I have to believe that these teachable moments will eventually amount to something meaningful.
The old-growth forest on Button Point has a magical feel. In addition to the cedars along the shores, there is what my guidebook calls "conventional" old-growth forest in the middle of the peninsula, with hemlocks as old as 450 years and some very large white pines (40 inches in diameter), white oaks (38 inches), red oaks (32 inches) and red pines (18 inches). You can also look for fossils and scratches in the bedrock made by glaciers.

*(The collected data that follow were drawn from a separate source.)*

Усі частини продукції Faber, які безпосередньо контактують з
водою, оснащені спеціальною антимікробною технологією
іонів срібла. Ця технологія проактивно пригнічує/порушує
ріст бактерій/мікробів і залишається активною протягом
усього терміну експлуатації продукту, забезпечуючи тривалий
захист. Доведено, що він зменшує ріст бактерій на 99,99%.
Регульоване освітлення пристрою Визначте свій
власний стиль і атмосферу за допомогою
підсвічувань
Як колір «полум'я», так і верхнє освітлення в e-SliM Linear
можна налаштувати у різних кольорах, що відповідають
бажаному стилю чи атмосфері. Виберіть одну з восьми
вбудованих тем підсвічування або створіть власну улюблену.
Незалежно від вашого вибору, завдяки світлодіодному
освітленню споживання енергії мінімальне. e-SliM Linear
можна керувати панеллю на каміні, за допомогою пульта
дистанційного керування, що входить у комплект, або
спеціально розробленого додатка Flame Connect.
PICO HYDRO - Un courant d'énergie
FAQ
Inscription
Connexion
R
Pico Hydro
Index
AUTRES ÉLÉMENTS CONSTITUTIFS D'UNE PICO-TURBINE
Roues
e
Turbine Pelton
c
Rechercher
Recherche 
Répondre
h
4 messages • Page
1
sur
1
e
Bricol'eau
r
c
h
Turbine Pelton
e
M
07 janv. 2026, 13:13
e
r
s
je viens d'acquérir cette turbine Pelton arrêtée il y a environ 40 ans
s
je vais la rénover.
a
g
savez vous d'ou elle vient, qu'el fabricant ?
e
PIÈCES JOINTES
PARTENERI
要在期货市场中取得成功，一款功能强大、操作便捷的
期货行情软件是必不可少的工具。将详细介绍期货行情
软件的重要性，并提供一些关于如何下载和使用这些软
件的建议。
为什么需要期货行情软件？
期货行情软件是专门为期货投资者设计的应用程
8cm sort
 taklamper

- Courtesy of Kaitlin Alford
- Kids at Kingsland Bay State Park
At Kingsland Bay, my guidebook highlighted the trail just beyond Hawley House and the other facilities at the park. We walked the approximately mile-long loop, and it was lovely. But my favorite part of the park is a separate chunk of land on the other side of the bay. To get to this wilder tract, leave the park proper and turn right onto Town Beach Road. There is free parking in the town beach lot or along the road when the beach is crowded. You'll enter on a path that leads you through an old pasture with lots of scrappy red cedars growing in the field, then you'll emerge into the old-growth white cedars. The contrast helps me appreciate the wildness of the white cedar forest even more. Field naturalist Alicia Daniel's YouTube video, "Old Growth Forest at Kingsland Bay: A Tale of Two Cedars," is a nice guide to this amazing old forest; find it on the Vermont Master Naturalist channel.
When I visited these two parks, it was a hot day, and I dragged us along at a fast clip to get to all the sites I wanted to check out. We didn't even have time for swimming. If you take a trip to one of these parks, don't rush like I did! Find one or two magical places and linger there. And, as always when the temperature is above freezing, check for ticks when you get home from your adventure in the woods.